Sadece devletin, icranın başkanı olarak değil, moral değerlerin, Türkiye’ye inancın ve saldırılara direncin de yüksel temsili olarak Erdoğan Türkiye demekti.
O bu temsilin gereğini en güzel şekilde yaptıkça, devletin ve milletin şerefini hakkıyla temsil ettikçe halk, etrafında daha çok kenetlendi. Etrafında etten ve iradeden çelik gibi bir duvar ördü.
Bütün bu sürede bildikleri bütün fay hatlarını oynattılar, olmadı.
İç savaş operasyonlarına karşı müthiş bir bağışıklığa sahipti Türkiye’de.
Diktatör iftirası da tutmadı çünkü Gezi’den beri beş yılda beş seçim yapıldı ve Erdoğan her seçimden zaferle, güven tazeleyerek çıktı.
Bu arada hükümet sistemi değişti; demokratik bir devrim siyasetin eli, halkın oyuyla gerçekleşti.
Beceremediler, sözün özü.
Türkiye’yi durduramadılar. Erdoğan’ı düşüremediler.
Vatanından, bayrağından, devletinden ve milletinden vazgeçmeyen Türkleri şimdi de şerefinden vazgeçirmeye çalışıyorlar.

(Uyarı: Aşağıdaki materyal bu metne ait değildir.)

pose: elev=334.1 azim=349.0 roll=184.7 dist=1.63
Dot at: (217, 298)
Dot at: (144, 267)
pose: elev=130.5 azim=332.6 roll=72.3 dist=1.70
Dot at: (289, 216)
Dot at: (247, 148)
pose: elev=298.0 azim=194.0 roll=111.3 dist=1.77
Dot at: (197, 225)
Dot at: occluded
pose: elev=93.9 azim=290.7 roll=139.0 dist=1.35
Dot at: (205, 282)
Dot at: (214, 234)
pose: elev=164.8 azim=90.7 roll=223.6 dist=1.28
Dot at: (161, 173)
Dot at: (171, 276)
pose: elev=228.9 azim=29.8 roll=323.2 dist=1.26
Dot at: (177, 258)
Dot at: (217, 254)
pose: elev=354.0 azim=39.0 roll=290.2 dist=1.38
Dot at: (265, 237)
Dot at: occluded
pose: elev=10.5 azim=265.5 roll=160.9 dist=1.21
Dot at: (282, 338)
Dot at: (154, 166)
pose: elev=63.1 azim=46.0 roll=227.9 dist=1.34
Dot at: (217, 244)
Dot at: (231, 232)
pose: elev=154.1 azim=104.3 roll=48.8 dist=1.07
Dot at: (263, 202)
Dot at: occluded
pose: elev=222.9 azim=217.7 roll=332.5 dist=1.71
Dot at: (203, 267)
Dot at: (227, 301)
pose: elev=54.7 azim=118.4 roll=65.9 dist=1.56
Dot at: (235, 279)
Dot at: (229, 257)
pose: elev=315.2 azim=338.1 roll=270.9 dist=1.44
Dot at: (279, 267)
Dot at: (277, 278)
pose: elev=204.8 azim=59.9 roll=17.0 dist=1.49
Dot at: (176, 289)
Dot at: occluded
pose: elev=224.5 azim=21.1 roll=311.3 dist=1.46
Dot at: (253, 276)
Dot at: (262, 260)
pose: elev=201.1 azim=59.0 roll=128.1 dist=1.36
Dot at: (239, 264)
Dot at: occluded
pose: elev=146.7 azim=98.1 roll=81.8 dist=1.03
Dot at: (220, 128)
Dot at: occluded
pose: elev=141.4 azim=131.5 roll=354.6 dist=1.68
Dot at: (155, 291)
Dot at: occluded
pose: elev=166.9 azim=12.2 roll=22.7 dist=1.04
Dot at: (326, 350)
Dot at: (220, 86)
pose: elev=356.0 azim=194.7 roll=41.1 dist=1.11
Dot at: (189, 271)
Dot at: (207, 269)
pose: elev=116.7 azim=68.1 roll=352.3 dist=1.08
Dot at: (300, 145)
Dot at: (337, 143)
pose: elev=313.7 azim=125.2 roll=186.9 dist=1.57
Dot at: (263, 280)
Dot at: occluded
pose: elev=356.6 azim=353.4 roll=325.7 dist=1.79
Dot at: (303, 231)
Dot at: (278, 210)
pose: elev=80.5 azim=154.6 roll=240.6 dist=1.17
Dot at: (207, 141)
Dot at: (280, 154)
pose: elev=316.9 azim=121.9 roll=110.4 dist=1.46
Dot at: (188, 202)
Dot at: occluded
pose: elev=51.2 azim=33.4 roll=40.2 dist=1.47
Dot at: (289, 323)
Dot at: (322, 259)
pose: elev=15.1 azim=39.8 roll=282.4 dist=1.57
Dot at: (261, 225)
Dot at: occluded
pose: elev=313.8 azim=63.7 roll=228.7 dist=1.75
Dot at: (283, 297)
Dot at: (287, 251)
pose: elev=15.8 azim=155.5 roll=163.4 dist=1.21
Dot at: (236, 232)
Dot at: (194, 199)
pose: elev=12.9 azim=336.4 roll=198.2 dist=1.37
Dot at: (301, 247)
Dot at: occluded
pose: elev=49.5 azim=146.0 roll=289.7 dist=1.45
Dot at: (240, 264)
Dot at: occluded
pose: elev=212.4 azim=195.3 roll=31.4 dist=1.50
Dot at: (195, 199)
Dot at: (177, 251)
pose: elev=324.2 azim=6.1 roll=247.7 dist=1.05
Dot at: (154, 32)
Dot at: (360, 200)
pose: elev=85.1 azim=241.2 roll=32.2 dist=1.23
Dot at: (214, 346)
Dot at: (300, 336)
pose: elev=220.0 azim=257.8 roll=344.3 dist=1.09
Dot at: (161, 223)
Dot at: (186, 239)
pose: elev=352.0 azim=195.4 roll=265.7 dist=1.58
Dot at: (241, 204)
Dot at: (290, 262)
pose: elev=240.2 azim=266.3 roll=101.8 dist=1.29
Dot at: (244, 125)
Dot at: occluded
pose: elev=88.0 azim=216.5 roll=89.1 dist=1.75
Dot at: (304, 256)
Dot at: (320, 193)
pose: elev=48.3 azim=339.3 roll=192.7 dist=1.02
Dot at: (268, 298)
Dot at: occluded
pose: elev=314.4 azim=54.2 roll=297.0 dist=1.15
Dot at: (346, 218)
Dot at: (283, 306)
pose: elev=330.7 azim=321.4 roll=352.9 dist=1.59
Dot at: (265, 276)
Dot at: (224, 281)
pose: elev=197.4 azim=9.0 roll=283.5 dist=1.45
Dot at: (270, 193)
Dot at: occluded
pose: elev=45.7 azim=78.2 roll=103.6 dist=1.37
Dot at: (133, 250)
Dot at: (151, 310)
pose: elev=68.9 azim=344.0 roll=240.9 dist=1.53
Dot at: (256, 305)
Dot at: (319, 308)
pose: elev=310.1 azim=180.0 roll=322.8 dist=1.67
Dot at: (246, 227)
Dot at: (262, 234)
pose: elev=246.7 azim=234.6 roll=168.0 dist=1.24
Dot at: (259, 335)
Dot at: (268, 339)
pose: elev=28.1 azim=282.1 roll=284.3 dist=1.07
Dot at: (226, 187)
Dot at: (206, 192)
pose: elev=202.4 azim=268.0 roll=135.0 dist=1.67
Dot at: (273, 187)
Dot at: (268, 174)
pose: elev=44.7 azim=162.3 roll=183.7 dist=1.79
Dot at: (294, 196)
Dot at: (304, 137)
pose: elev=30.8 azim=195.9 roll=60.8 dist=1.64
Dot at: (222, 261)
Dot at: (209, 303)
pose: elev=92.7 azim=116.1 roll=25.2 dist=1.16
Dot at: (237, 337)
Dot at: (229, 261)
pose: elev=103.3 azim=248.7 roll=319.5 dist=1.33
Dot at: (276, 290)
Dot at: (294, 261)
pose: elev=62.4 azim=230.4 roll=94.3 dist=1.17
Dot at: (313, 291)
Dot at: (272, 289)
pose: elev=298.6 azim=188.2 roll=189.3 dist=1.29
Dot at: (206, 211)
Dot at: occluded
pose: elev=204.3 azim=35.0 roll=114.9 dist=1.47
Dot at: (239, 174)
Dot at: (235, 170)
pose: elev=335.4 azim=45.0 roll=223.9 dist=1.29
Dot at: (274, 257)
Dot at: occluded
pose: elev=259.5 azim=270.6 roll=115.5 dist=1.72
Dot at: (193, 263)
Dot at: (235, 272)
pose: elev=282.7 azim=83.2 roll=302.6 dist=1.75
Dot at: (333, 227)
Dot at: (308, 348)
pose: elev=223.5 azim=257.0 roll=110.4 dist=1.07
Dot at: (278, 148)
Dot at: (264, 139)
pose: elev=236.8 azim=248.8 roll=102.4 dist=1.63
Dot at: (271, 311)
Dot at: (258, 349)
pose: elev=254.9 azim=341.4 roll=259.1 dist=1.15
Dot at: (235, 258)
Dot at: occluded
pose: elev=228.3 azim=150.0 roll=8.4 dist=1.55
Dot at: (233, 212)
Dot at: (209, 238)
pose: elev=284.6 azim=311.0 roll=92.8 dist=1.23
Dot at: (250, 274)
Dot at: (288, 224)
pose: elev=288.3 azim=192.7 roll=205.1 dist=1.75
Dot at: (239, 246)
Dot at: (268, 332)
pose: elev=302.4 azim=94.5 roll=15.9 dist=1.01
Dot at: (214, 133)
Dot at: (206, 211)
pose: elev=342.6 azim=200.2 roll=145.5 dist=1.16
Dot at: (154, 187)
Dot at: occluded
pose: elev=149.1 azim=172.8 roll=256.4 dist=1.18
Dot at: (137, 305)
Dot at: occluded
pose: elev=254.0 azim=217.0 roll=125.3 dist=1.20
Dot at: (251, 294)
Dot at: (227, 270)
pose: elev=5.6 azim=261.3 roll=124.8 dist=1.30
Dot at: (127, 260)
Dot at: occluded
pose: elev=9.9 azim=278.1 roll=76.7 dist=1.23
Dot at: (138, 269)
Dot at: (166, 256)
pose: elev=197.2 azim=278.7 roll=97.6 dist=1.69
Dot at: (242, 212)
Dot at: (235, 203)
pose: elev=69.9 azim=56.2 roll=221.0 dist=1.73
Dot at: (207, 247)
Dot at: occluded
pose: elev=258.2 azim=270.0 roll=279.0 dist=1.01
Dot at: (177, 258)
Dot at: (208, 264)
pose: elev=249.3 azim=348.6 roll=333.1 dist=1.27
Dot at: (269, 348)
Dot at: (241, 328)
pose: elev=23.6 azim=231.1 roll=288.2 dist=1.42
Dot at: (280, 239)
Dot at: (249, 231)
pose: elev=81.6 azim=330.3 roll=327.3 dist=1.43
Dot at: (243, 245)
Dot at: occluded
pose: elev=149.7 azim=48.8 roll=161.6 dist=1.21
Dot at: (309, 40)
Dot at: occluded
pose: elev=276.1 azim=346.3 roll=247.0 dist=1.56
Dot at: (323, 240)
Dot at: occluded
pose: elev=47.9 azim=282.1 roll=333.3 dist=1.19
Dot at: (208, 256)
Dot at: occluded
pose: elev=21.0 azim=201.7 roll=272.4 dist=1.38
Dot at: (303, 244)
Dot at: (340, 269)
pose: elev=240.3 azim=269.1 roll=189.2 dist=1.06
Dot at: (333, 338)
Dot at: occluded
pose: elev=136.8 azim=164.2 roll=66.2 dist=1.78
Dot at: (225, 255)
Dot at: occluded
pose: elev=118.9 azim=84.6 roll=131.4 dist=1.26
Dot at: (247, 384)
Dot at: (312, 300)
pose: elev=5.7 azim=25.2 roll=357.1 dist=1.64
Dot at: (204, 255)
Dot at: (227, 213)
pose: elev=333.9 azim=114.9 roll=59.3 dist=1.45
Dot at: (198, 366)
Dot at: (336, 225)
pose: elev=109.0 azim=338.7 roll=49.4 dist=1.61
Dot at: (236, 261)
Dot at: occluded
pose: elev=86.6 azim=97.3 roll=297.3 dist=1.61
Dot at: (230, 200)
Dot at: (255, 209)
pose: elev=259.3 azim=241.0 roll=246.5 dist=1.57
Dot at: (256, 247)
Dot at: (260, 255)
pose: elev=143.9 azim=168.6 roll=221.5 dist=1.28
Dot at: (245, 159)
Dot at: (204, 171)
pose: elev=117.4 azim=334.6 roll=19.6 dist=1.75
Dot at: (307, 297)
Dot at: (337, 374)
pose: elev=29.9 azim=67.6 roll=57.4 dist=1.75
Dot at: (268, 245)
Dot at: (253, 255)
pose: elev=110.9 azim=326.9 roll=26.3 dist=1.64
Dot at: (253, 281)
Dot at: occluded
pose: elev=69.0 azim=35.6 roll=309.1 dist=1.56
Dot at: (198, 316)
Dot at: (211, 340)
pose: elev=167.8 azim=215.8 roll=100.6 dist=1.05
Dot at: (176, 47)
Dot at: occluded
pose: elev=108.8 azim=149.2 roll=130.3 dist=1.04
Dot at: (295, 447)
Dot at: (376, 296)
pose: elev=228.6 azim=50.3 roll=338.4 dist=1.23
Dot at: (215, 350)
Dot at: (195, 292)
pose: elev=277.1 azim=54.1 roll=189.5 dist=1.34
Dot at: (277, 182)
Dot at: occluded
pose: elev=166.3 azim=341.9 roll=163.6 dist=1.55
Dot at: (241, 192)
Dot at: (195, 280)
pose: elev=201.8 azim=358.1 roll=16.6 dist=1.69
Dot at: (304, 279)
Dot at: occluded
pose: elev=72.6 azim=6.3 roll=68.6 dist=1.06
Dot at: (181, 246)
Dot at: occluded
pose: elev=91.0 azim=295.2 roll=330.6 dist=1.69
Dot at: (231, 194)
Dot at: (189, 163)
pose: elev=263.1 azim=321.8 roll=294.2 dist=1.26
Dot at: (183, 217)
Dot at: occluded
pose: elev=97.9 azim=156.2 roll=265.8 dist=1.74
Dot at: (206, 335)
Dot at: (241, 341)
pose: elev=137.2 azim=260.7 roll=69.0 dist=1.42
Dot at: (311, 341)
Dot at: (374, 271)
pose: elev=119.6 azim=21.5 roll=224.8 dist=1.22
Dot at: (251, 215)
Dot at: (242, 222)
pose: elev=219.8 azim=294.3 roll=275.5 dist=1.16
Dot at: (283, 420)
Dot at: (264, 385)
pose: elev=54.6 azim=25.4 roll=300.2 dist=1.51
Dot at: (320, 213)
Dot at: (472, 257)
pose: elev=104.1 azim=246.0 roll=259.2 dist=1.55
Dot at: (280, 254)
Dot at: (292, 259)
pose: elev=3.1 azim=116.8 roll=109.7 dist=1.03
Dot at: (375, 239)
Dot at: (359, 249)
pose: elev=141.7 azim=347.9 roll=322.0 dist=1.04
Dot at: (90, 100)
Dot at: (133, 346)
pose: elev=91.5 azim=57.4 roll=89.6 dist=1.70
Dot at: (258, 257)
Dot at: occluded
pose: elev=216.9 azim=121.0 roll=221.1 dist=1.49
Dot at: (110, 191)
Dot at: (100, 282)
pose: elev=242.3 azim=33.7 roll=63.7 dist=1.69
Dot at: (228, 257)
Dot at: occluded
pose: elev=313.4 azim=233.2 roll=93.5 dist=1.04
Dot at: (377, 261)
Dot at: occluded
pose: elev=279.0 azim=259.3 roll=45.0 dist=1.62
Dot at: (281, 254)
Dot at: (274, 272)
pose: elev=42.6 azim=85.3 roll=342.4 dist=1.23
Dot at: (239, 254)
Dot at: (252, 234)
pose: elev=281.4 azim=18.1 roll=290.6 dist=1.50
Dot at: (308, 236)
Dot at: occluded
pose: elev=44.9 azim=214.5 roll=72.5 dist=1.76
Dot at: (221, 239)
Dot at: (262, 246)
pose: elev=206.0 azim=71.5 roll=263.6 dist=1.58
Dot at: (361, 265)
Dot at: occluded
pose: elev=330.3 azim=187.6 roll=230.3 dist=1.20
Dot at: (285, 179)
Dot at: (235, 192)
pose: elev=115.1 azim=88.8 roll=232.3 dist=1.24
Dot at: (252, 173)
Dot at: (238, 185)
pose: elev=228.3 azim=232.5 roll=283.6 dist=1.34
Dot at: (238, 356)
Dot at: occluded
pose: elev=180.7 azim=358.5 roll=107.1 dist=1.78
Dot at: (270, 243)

Namusunu 1 Dolara satar sanıyorlar.
Nitekim casusluk ve terör suçundan yargılanan papaz bahanesiyle tehdit dilinden yaptırım kartına geçen ABD ekonomik zorlamayı deneyecek bu kez.
Kredi derecelendirme kuruluşlarının manipülasyonlarını Batı medyasının kara propagandası izliyor.
ABD merkezli Newsweek dergisi “Özgür dünya Erdoğan’a karşı ne kadar çabuk davranırsa dünya o kadar güvende olur. Türkiye dönüştürmeli” diyerek yeni bir darbe çağrısı yapmıştı ki, Türkiye dostu Venezuella Başkanı Maduro’ya suikast girişimi oldu!
Elbette manidardı!
Bloomberg de yeni bir iddia attı ortaya. Buna göre Halkbank’a yönelik 17 Aralık FETÖ kumpasını New York’ta resmi soruşturmaya dönüştüren ABD, casusluk sanığı Brunson bahanesiyle bu kez 25 Aralık’ı yeniden sahneye koymaya hazırlanıyor. “Erdoğan'ın çılgın projelerini yapan şirketleri” hedef alacaklar yani.
Belli ki Ortadoğu’yu küçük parçalara ayırıp her birinin ipini eline almadan, Mescidi Aksa’yı yıkıp yerine Süleyman Mabedini yapmadan ve “İsa Mesih dönsün” diye “tanrıyı kıyamete zorlamadan” vazgeçecek gibi de görünmüyorlar.